#### Recorded data
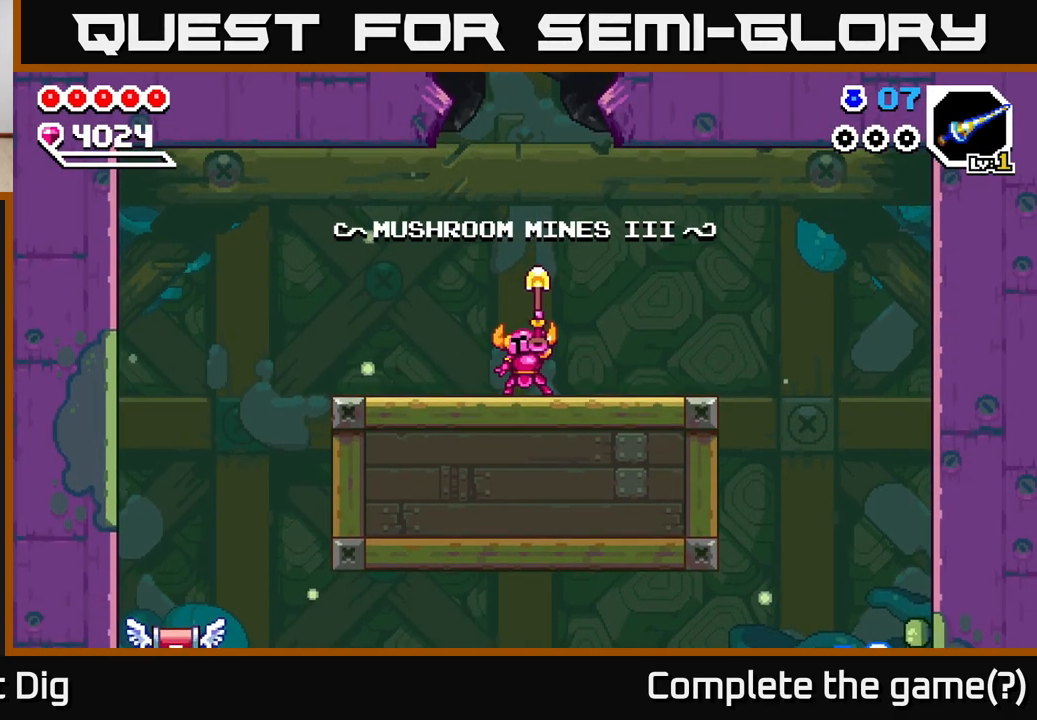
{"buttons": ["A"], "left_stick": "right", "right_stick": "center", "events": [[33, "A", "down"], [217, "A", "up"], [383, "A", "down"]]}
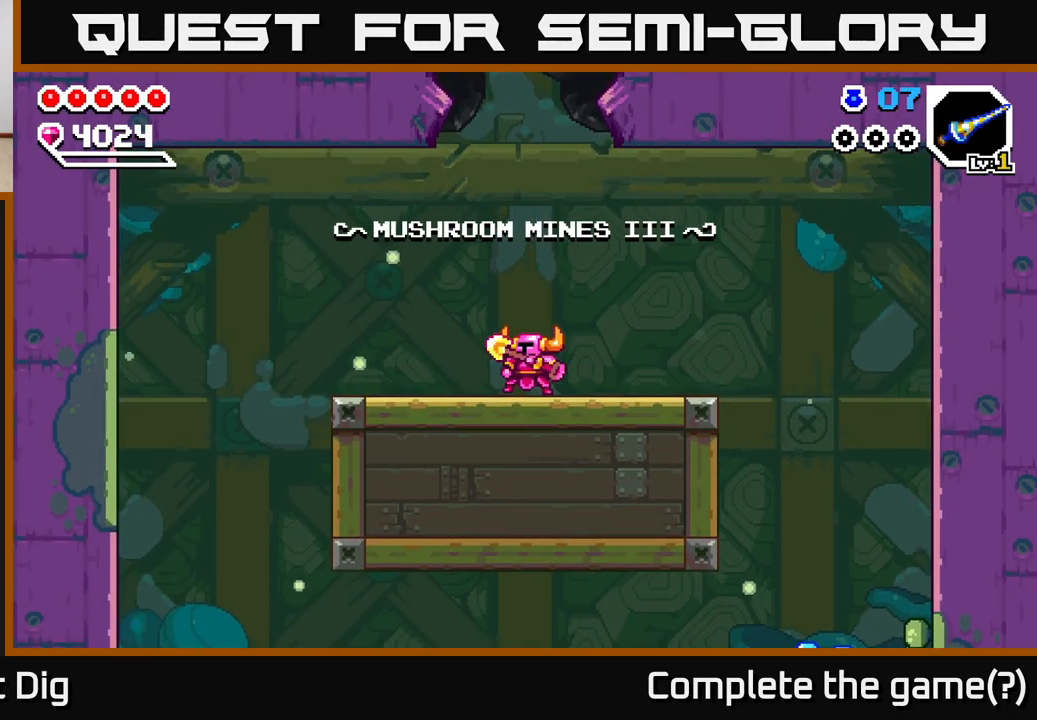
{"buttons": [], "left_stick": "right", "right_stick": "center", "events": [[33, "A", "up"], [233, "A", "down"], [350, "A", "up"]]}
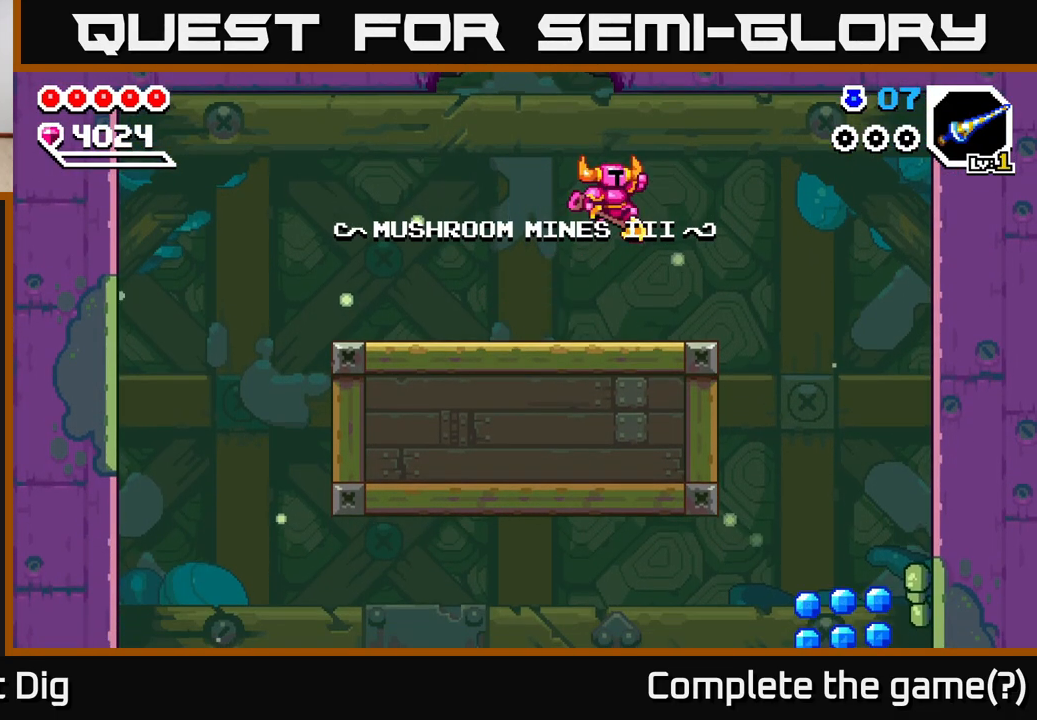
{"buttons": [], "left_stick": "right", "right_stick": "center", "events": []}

#### Try it
Return each line of the material exactly as written; exclude the pictures.

#### Completed exercise
{"buttons": ["A"], "left_stick": "right", "right_stick": "center", "events": [[33, "A", "down"], [217, "A", "up"], [383, "A", "down"]]}
{"buttons": [], "left_stick": "right", "right_stick": "center", "events": [[33, "A", "up"], [233, "A", "down"], [350, "A", "up"]]}
{"buttons": [], "left_stick": "right", "right_stick": "center", "events": []}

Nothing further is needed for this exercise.